Our strategy in Japan reflects the way we work in other markets. In renewables, we are seeking to invest in smaller platforms with the aim of building scale through both targeted acquisitions and organic growth. High demand from corporates for green energy will be a particular focus for expansion, since supply is currently limited due to land and grid constraints, making large scale onshore renewables deployment in Japan difficult. We can apply our experience of structuring and building new projects to fill this gap and help shape the market as it develops.

Some of these opportunities may stem from optimising existing projects that would benefit from operating expertise and a capacity to improve efficiency, invest in upgrades, put in place appropriate funding, and build scale among smaller, fragmented players.
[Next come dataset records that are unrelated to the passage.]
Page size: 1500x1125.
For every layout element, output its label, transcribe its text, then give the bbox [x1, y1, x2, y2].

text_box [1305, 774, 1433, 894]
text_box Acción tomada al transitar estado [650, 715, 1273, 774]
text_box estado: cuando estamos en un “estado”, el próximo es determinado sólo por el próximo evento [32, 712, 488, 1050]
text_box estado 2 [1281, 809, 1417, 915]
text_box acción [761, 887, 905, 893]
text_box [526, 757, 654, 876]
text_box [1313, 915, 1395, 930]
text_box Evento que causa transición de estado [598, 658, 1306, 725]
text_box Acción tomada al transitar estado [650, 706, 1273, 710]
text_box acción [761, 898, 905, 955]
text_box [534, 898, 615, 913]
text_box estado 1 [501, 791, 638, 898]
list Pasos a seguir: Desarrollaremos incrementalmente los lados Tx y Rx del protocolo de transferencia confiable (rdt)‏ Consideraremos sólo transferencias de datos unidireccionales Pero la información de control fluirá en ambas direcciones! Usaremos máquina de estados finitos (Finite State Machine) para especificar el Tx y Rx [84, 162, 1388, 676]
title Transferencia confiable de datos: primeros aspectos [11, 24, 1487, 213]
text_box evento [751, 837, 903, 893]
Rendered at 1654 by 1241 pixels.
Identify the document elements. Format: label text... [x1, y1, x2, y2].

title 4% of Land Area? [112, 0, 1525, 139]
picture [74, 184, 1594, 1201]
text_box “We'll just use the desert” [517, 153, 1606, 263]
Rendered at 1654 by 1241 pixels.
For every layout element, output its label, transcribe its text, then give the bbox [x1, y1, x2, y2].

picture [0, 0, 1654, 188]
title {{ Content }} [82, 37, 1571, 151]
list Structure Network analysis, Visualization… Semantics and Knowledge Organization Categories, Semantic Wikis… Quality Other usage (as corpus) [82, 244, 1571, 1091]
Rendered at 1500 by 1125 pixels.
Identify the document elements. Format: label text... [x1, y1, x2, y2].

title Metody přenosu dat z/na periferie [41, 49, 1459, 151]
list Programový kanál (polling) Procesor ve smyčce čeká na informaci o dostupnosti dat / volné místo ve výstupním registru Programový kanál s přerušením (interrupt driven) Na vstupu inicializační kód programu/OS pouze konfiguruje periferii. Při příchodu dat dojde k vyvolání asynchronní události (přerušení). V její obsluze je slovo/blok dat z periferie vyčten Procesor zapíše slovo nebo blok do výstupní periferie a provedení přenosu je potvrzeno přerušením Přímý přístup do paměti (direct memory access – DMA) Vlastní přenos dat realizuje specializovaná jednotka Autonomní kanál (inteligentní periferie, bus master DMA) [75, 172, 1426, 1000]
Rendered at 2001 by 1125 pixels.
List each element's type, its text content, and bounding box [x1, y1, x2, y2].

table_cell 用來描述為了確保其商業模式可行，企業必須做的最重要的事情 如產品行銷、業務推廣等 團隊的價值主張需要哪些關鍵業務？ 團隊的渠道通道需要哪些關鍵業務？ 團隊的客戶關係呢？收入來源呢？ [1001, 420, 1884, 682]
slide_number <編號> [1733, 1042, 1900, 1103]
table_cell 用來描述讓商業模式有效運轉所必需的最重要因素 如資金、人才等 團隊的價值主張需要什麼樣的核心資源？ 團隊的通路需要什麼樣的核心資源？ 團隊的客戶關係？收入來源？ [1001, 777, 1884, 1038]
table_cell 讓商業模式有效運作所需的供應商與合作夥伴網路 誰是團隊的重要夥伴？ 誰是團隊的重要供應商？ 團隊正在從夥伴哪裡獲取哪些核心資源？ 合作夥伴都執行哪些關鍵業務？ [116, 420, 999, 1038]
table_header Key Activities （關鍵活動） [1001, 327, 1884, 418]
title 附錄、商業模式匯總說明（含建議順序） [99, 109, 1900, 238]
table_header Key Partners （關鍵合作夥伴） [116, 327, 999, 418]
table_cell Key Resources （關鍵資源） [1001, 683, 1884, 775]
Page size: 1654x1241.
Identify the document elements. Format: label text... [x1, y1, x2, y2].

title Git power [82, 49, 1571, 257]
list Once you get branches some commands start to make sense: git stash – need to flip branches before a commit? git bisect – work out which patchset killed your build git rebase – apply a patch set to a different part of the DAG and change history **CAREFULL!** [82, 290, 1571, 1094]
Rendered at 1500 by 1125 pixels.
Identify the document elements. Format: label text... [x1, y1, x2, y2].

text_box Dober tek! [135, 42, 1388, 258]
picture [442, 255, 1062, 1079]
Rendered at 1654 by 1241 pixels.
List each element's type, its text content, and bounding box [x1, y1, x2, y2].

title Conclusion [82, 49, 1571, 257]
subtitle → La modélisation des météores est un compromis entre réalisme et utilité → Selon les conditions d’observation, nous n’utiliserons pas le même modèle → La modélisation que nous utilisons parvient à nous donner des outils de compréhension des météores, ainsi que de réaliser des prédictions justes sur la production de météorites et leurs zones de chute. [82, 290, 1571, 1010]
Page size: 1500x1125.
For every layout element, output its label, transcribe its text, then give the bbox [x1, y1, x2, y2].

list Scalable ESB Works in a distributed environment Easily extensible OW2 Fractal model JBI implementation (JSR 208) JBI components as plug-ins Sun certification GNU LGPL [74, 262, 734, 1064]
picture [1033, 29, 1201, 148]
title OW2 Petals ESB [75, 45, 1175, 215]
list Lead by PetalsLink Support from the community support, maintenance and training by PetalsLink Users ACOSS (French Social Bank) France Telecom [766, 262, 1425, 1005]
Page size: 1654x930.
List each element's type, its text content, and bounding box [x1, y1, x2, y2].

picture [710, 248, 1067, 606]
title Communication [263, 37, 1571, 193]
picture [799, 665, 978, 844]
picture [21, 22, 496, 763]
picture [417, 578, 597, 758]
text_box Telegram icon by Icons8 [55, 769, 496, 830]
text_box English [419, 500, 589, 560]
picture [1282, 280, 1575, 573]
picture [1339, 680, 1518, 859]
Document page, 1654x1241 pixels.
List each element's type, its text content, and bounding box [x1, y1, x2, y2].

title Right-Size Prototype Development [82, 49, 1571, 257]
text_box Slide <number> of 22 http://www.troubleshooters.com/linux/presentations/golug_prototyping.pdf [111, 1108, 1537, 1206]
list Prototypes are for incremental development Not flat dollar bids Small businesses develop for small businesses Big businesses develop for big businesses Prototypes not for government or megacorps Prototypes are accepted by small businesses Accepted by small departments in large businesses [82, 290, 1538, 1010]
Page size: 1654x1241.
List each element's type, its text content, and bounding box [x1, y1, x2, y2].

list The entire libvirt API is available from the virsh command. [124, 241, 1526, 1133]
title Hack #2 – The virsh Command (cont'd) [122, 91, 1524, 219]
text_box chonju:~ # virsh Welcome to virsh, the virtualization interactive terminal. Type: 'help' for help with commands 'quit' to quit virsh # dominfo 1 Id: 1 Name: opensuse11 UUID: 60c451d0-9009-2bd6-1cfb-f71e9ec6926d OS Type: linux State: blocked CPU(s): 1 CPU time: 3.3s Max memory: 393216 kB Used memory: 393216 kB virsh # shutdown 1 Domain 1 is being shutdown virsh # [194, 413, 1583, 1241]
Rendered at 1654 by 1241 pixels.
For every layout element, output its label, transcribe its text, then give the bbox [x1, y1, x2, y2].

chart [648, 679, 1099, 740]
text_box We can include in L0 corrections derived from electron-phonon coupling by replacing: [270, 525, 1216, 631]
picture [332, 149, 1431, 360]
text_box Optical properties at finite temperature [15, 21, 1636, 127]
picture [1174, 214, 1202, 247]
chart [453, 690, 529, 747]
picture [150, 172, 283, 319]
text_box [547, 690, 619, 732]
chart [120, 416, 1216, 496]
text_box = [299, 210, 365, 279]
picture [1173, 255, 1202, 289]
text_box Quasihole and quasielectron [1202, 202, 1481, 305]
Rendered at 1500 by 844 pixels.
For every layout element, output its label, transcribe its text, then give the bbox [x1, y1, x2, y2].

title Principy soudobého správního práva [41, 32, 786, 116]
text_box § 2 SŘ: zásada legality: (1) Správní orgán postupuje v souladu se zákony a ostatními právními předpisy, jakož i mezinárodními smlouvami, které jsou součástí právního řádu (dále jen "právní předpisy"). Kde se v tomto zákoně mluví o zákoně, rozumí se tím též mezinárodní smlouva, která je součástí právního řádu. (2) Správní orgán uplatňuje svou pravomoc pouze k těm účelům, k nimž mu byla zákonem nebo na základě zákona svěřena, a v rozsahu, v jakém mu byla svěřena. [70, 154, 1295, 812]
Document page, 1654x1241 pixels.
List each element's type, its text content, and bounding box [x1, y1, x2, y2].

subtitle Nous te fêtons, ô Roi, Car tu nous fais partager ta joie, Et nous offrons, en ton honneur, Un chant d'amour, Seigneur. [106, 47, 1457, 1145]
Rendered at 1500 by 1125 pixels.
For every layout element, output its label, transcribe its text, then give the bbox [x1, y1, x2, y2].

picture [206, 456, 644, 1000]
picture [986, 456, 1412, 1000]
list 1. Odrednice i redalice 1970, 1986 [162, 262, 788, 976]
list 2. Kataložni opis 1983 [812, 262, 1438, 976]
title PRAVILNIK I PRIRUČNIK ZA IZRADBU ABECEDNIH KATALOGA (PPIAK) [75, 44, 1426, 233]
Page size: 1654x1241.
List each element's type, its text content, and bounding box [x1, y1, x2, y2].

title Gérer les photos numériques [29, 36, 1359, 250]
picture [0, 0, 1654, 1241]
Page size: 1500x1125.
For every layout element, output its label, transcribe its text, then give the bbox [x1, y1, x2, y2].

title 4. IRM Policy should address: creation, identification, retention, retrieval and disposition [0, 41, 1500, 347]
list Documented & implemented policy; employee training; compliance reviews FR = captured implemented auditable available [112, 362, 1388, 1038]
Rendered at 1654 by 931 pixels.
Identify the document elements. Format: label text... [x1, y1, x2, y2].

The market also has a number of approved projects that have stalled and we can add significant value by investing to take these developments forward to completion and operation.

With a commitment to reduce greenhouse gas emissions by 46% from 2013 levels by 2030, and its net zero by 2050 pledge, Japan recently revised its target for energy from renewable sources in its power mix to between 36% and 38% by 2030.

Others will be new projects. Japan benefits from low-cost finance and high liquidity among the nation’s large pension funds and insurance companies. However, much of this capital has a risk/return profile which is better suited to operational assets, with less willingness to take on development or construction risks. With many of the more straightforward projects having already been completed, and with tariffs reducing compared to the initial years of feed-in tariffs, Japan will need experienced builders and operators able to meet more challenging briefs if it is to meet its decarbonisation goals. We can provide much needed capital, on the ground presence combined with global reach, and knowledge of different pricing models to build greenfield projects and create energy businesses that will be highly attractive to investors at exit.

Actis plans to invest us$500 million in Japan over the coming few years, with an initial focus on onshore wind and solar.

We are excited about the investment potential in the Japanese energy market. Actis plans to invest US$500 million in Japan over the coming few years, with an initial focus on onshore wind and solar.

There is a significant re-rating opportunity available by de-risking projects through development and construction, and this combined with our ability to scale up businesses, acquire underperforming operational assets and portfolios and make operational improvements, and deliver value through our global procurement capability, will enable us to achieve attractive returns for our investors.

We are also keen to support government decarbonisation and energy transition policy through investment in offshore wind, new gas-fired plants, battery storage and grid stabilisation. A bright future beckons for renewable energy projects in Japan.